═════ RECORDS SHOWN

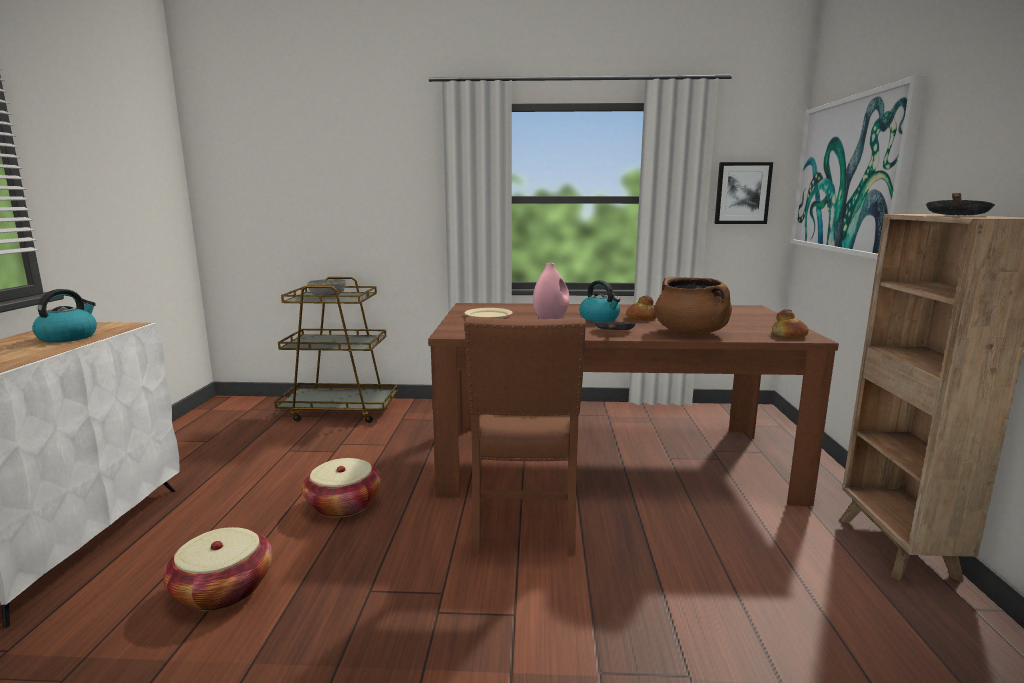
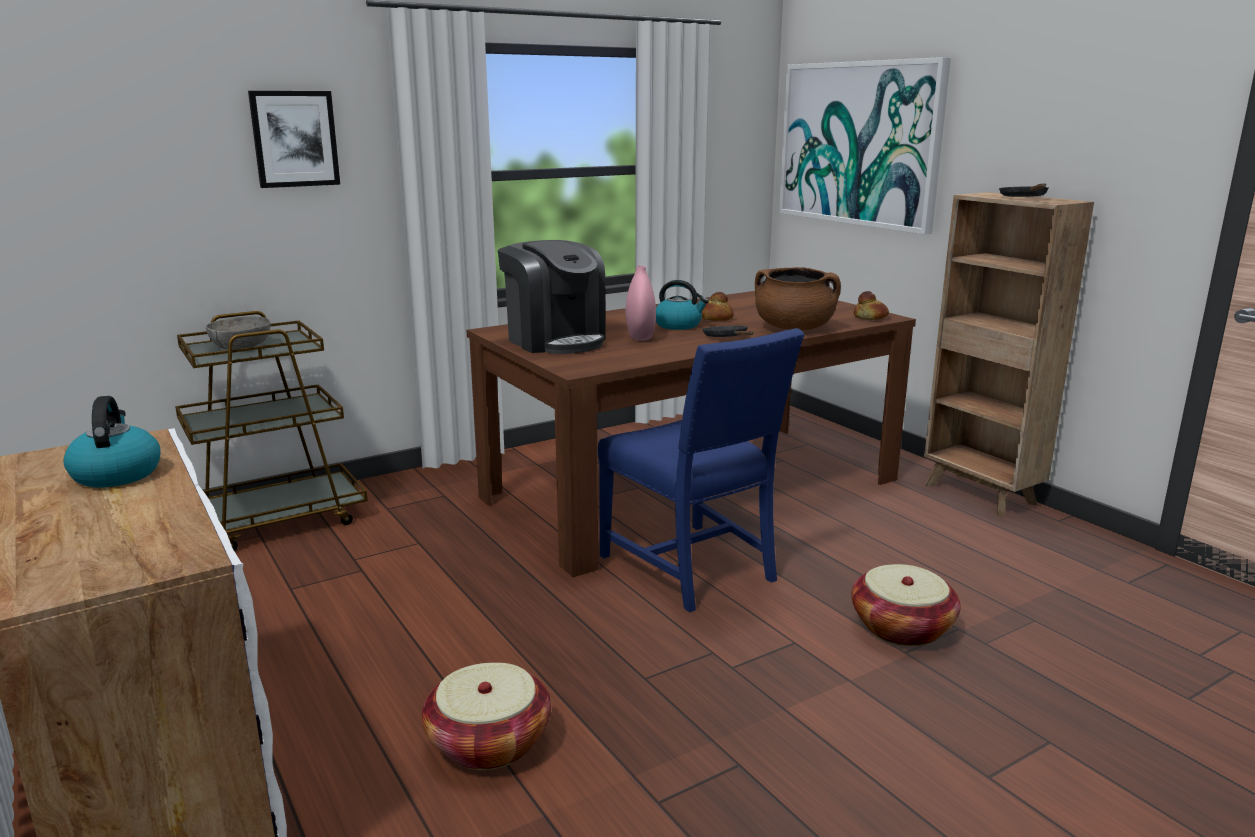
camera: 35 degrees left, 5 degrees up
(344, 504) = (480, 619): basket -> basket (901, 628)
(488, 315) = (555, 340): beige plate -> coffee machine
(524, 521) = (693, 568): brown chair -> blue chair
(742, 193) = (727, 157): picture -> picture (294, 139)

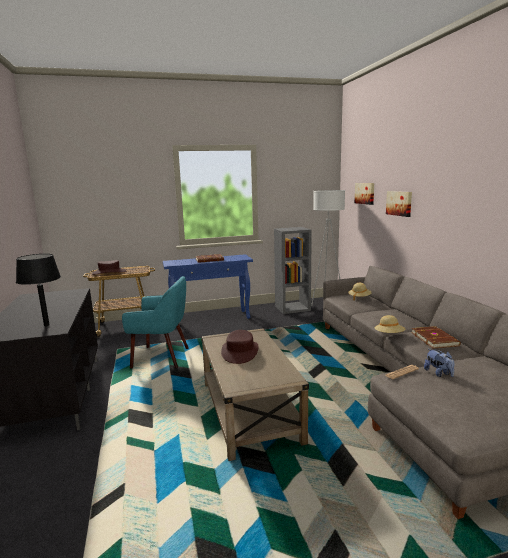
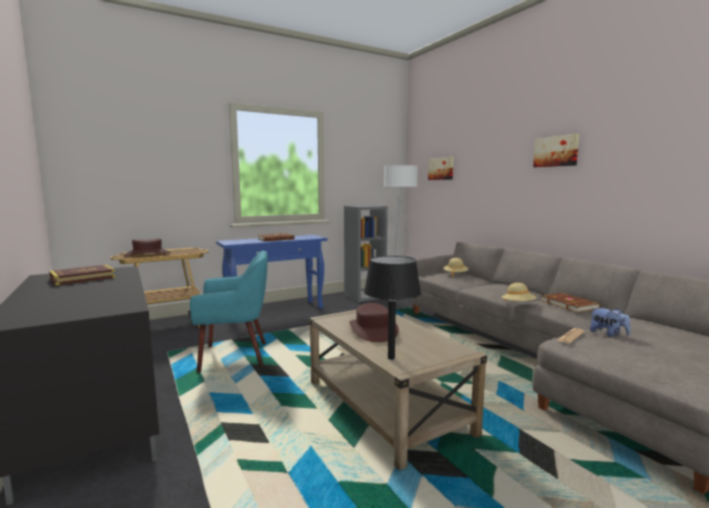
camera: 15 degrees left, 5 degrees down
(46, 325) = (105, 304): black table lamp -> black table lamp (391, 358)
(48, 299) = (83, 278): none -> book
(399, 203) = (487, 174): picture -> picture (556, 151)

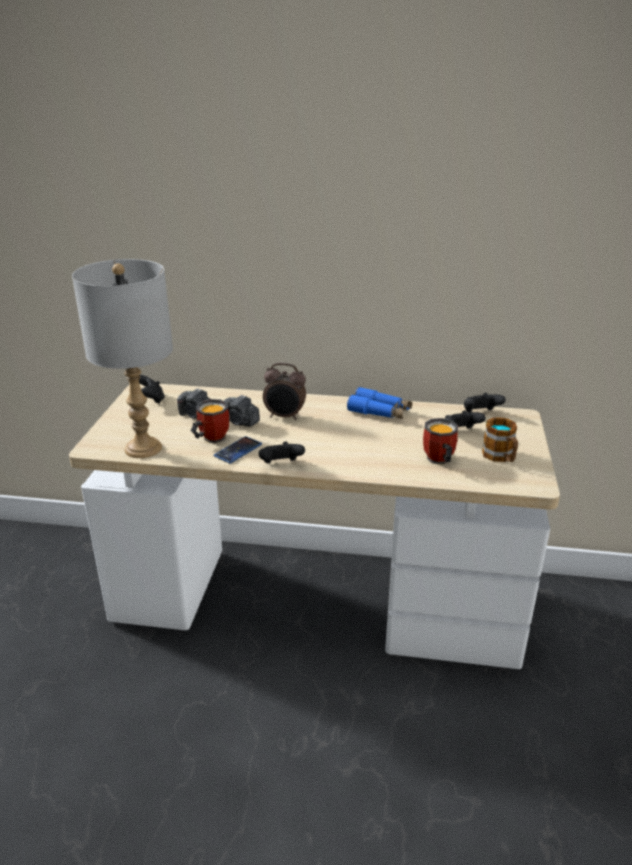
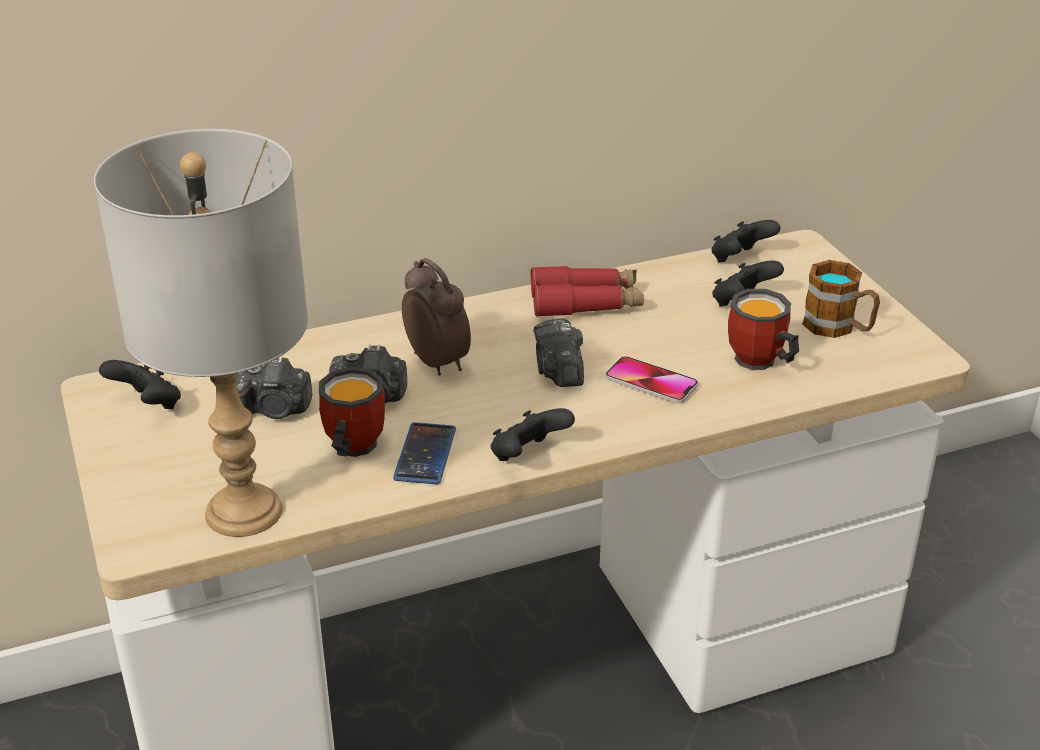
camera: 30 degrees left, 5 degrees up
(285, 416) = (438, 362): alarm clock -> alarm clock turned 105 degrees counterclockwise
(334, 435) = (559, 371): none -> camera
(373, 452) = (651, 382): none -> phone
(379, 411) = (586, 303): blue binoculars -> red binoculars

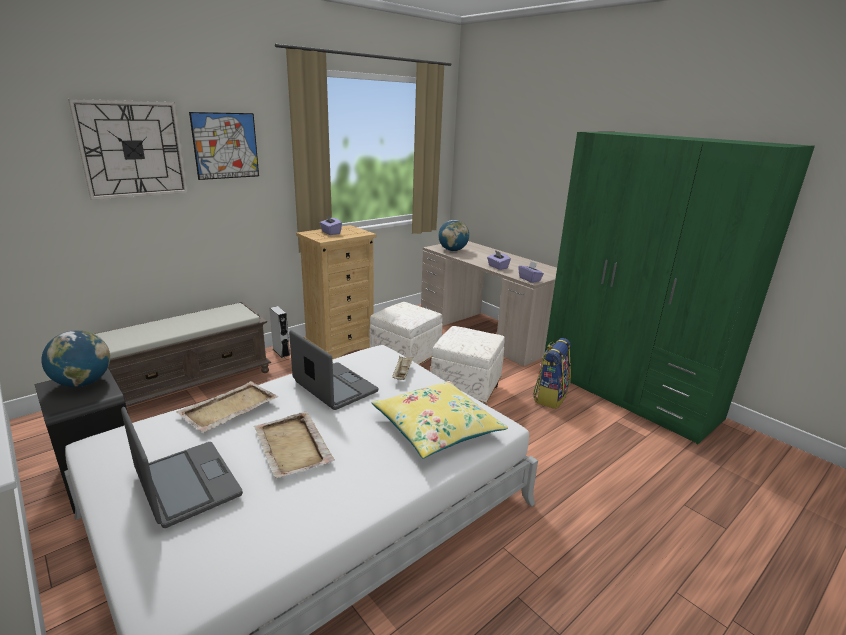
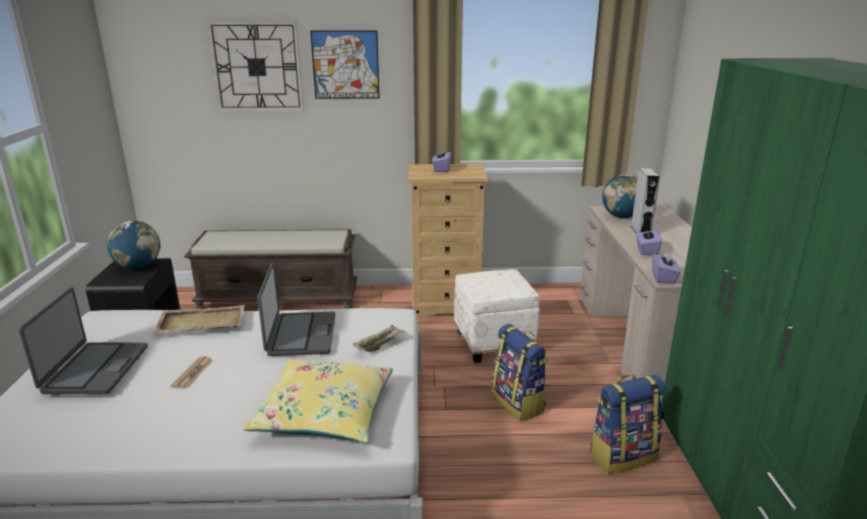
camera: 40 degrees right, 0 degrees up
(281, 352) = (384, 293): grey speaker -> grey speaker (640, 231)
(292, 447) = (192, 373): beige tray -> newspaper
(466, 391) = (518, 403): white ottoman -> backpack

══════════

* TASK DESCRIPTION
Write out the data above in full and exactly, but not the pictures.

* EXERCISE RESULT
camera: 35 degrees left, 5 degrees up
(344, 504) = (480, 619): basket -> basket (901, 628)
(488, 315) = (555, 340): beige plate -> coffee machine
(524, 521) = (693, 568): brown chair -> blue chair
(742, 193) = (727, 157): picture -> picture (294, 139)

camera: 15 degrees left, 5 degrees down
(46, 325) = (105, 304): black table lamp -> black table lamp (391, 358)
(48, 299) = (83, 278): none -> book
(399, 203) = (487, 174): picture -> picture (556, 151)

camera: 30 degrees left, 5 degrees up
(285, 416) = (438, 362): alarm clock -> alarm clock turned 105 degrees counterclockwise
(334, 435) = (559, 371): none -> camera
(373, 452) = (651, 382): none -> phone
(379, 411) = (586, 303): blue binoculars -> red binoculars

camera: 40 degrees right, 0 degrees up
(281, 352) = (384, 293): grey speaker -> grey speaker (640, 231)
(292, 447) = (192, 373): beige tray -> newspaper
(466, 391) = (518, 403): white ottoman -> backpack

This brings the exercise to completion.